### MATERIAL FOR THIS EXERCISE
= = =

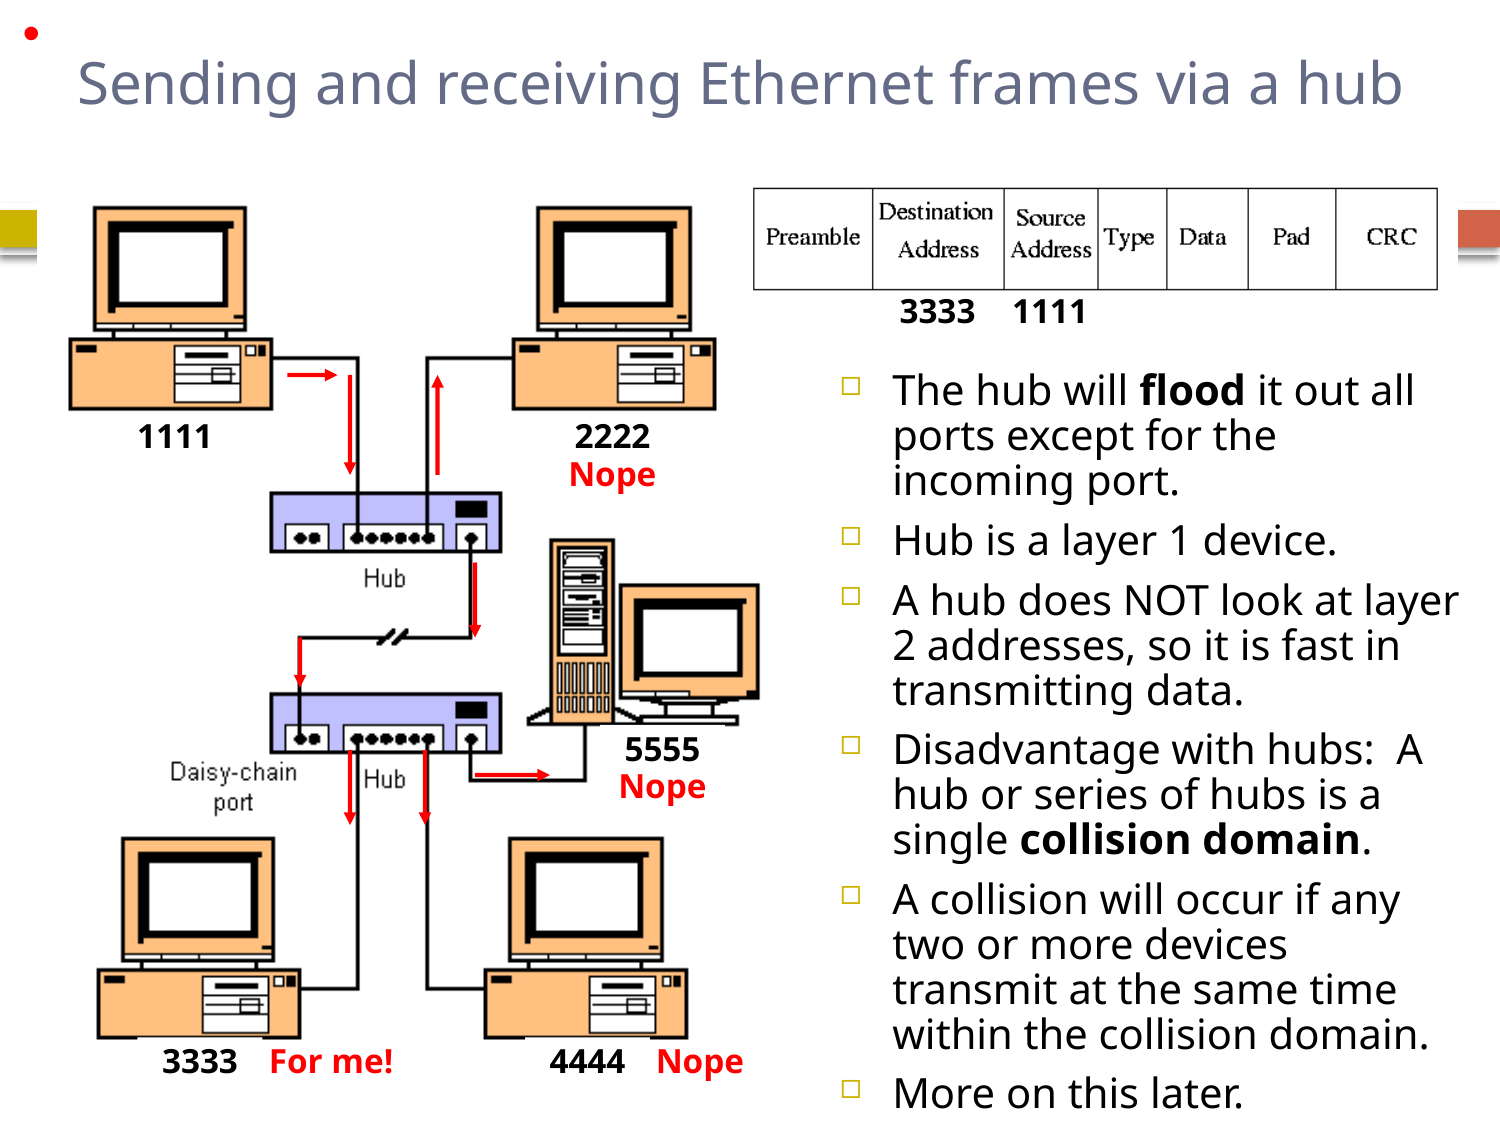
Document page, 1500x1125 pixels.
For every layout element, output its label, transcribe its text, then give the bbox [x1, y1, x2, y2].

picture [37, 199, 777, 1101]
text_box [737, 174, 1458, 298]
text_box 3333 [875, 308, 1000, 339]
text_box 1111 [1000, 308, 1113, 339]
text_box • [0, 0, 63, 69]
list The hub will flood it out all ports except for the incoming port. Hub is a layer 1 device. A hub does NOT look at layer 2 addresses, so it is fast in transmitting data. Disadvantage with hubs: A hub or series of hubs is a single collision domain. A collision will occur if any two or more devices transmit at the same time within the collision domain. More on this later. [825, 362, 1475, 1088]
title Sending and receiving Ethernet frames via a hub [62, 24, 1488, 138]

= = =

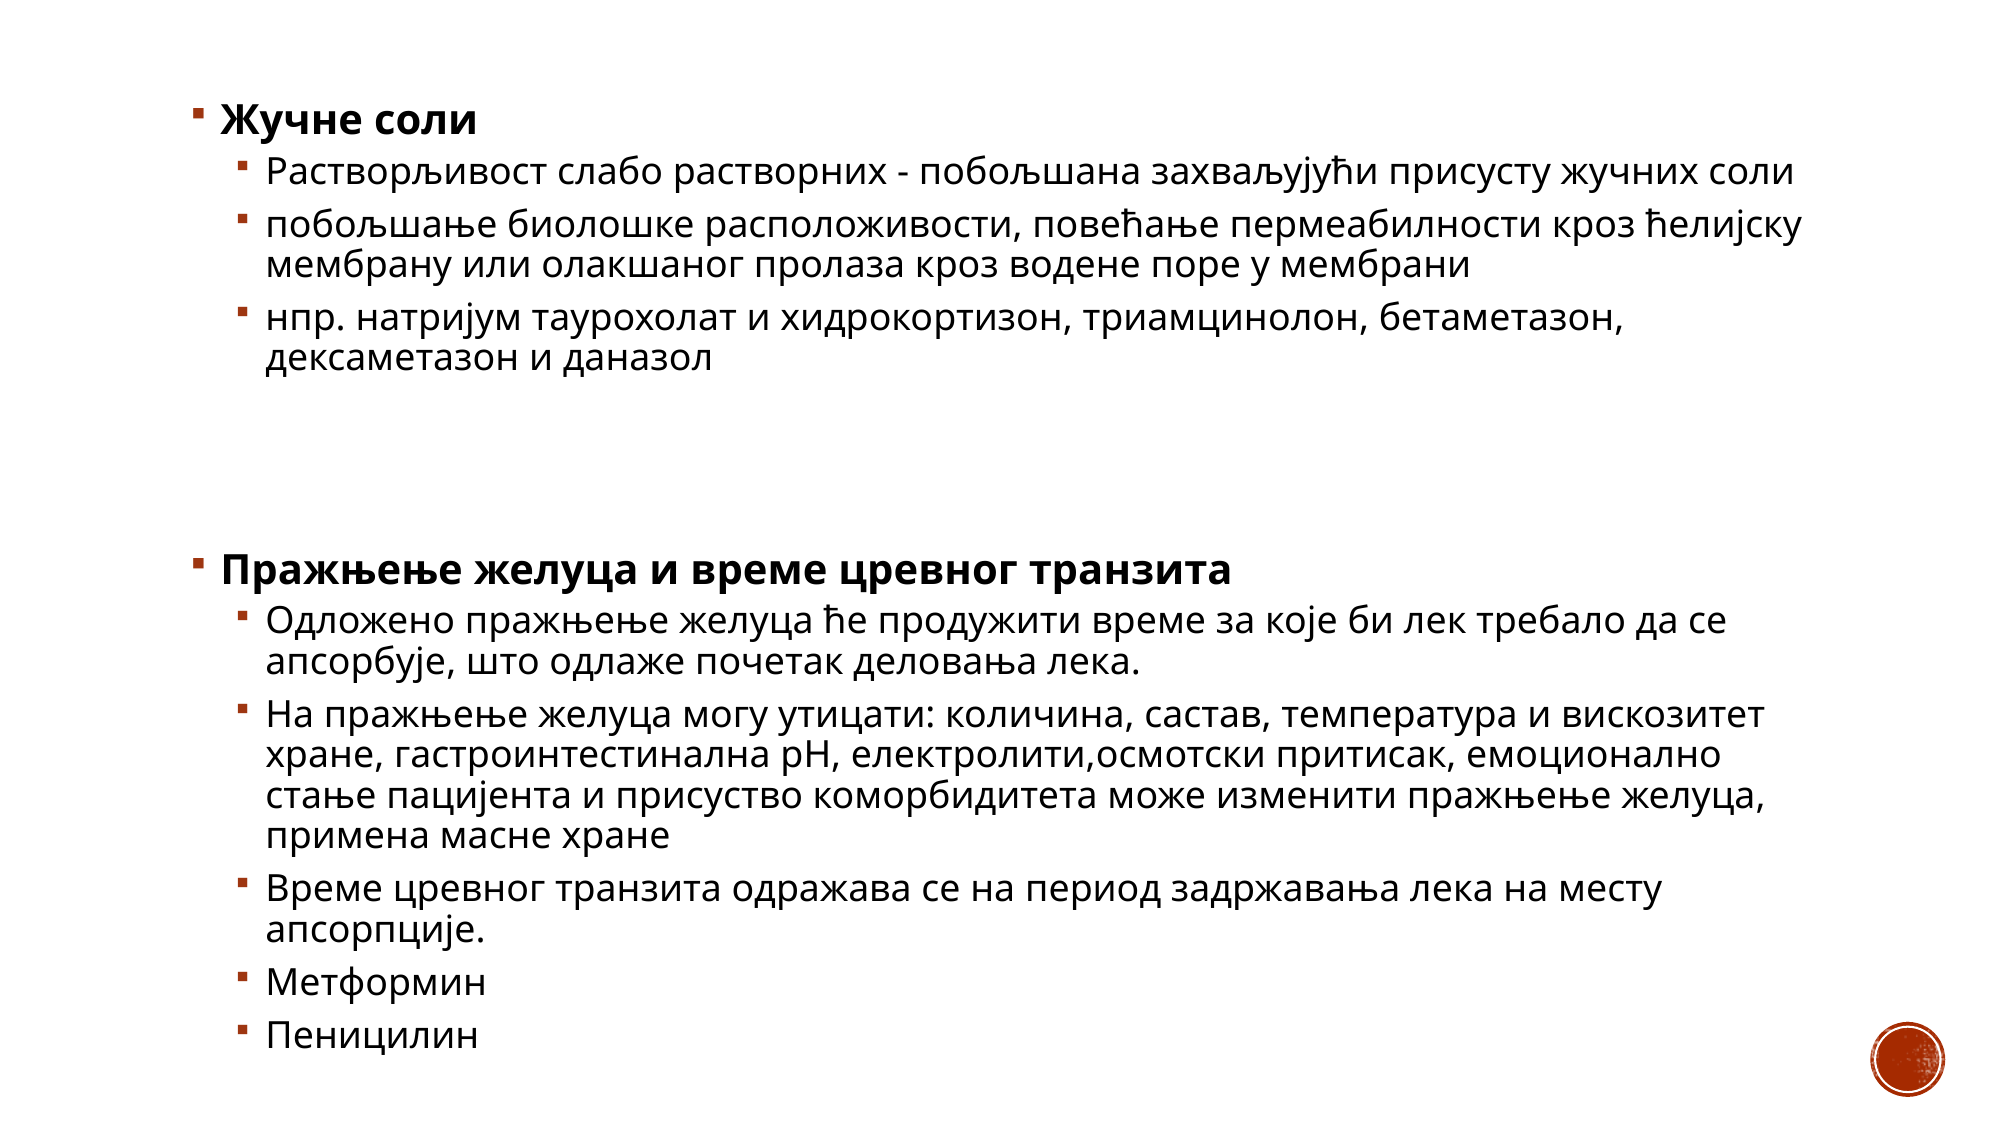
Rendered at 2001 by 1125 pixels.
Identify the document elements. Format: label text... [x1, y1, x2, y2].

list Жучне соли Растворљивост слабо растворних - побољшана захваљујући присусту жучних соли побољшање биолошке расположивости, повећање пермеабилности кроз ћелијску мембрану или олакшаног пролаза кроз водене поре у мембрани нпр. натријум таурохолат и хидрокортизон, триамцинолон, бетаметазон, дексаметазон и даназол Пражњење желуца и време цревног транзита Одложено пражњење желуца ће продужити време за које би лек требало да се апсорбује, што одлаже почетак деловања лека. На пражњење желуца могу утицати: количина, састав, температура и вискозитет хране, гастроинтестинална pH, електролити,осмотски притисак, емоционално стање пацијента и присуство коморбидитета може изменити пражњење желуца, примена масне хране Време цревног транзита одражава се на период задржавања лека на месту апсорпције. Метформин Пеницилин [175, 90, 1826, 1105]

= = =

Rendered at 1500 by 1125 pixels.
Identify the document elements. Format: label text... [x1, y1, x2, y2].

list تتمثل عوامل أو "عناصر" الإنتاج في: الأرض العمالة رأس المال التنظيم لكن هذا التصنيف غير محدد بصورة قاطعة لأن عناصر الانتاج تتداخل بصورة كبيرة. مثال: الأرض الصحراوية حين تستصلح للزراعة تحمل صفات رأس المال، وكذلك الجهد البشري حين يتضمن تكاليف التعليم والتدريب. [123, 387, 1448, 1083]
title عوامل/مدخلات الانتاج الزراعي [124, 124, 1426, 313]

= = =

### WRITTEN TASK
Each line from the material above that mentions the word "Rendered" needs to be copied.

### TASK RESULT
Rendered at 2001 by 1125 pixels.
Rendered at 1500 by 1125 pixels.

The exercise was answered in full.